***** Records to process
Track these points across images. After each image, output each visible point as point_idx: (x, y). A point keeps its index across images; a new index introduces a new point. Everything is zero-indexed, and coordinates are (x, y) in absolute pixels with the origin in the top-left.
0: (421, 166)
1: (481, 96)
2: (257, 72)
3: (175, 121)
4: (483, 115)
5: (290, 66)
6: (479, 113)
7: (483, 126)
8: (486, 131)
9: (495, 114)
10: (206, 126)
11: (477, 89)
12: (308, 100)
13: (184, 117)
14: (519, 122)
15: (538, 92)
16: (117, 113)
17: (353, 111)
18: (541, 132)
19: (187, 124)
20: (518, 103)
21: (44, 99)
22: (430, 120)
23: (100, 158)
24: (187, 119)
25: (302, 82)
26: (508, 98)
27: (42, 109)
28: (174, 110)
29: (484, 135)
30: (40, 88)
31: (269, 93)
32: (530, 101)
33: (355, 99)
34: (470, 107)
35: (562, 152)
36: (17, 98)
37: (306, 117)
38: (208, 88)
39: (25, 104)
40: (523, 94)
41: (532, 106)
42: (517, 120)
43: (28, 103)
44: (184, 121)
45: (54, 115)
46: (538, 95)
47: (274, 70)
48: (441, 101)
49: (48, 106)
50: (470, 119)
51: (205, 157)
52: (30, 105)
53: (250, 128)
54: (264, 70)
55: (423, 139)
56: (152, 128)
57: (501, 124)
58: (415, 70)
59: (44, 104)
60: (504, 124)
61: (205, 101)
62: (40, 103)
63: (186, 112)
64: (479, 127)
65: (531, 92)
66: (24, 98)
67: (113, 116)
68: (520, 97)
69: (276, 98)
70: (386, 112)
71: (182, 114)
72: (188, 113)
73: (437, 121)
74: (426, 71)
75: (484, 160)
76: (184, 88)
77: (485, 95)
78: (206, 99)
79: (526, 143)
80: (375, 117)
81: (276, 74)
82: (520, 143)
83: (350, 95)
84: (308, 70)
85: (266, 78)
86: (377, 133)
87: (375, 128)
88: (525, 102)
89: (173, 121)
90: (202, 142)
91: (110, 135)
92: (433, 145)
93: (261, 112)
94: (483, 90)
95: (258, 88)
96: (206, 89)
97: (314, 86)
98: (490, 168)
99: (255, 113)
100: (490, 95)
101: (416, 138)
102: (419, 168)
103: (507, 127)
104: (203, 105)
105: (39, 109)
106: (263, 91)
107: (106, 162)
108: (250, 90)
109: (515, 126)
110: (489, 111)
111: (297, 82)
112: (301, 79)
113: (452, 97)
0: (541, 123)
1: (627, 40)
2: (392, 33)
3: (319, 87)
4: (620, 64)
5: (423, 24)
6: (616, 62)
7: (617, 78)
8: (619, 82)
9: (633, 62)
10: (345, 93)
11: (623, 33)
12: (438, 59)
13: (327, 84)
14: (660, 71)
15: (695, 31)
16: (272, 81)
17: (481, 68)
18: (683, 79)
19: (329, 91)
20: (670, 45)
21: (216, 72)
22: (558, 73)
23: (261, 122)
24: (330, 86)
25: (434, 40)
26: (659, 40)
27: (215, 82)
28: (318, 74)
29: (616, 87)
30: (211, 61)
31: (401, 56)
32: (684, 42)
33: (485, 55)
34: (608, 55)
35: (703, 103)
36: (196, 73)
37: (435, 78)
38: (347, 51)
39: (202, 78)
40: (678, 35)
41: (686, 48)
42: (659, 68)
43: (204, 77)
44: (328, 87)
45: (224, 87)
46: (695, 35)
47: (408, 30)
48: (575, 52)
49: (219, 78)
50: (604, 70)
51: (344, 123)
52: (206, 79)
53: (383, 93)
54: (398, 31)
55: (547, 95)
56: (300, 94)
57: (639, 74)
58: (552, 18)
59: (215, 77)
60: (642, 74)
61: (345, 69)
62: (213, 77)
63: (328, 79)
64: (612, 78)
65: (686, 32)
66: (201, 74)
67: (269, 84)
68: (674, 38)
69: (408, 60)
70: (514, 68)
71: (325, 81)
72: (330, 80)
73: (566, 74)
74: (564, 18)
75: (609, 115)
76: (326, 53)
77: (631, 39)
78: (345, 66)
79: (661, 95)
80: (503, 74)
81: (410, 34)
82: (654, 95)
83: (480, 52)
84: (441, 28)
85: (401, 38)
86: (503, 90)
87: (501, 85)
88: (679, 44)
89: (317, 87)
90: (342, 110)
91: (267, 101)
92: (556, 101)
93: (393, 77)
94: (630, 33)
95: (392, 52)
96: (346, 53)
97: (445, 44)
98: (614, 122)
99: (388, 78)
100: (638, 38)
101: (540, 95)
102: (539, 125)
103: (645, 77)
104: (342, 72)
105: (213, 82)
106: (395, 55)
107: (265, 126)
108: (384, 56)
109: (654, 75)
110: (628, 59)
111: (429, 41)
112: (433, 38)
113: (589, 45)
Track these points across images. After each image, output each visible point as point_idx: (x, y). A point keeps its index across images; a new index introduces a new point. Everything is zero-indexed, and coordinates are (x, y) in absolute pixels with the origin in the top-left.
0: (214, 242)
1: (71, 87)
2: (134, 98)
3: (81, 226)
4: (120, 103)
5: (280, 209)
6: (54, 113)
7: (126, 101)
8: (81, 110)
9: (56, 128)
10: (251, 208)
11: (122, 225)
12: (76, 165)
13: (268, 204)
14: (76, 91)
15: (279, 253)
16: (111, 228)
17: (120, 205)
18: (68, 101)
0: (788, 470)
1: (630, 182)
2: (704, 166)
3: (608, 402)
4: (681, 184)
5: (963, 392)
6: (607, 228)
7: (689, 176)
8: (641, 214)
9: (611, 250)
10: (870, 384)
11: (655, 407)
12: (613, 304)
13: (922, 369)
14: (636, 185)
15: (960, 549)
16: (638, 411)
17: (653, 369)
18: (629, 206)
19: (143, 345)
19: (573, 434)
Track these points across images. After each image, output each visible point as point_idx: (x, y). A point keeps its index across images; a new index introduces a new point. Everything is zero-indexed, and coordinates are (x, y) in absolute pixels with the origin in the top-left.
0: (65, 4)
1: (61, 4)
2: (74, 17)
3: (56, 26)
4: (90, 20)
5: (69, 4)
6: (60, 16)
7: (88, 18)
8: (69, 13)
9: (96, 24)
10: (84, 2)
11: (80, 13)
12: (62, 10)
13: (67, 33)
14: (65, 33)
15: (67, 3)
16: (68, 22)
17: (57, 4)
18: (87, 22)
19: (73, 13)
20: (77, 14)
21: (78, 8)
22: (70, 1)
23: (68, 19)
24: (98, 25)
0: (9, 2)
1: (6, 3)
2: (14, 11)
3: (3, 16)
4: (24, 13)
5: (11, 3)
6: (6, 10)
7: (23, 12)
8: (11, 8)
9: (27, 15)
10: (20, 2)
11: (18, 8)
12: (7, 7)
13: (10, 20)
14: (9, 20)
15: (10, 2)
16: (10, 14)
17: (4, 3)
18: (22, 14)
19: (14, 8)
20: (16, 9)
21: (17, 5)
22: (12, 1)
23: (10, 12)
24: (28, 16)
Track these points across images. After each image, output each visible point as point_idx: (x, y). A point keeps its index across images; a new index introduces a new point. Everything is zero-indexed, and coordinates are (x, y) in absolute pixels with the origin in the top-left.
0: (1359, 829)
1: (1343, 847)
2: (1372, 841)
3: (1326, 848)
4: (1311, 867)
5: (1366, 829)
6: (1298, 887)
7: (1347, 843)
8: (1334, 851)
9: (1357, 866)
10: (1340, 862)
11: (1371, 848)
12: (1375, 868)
**********
**Task:**
Take from the material above the lines running from the one with "94: (483, 90)" through the one with "112: (301, 79)", and repeat them exactly, with nothing else.

**Answer to this task:**
94: (483, 90)
95: (258, 88)
96: (206, 89)
97: (314, 86)
98: (490, 168)
99: (255, 113)
100: (490, 95)
101: (416, 138)
102: (419, 168)
103: (507, 127)
104: (203, 105)
105: (39, 109)
106: (263, 91)
107: (106, 162)
108: (250, 90)
109: (515, 126)
110: (489, 111)
111: (297, 82)
112: (301, 79)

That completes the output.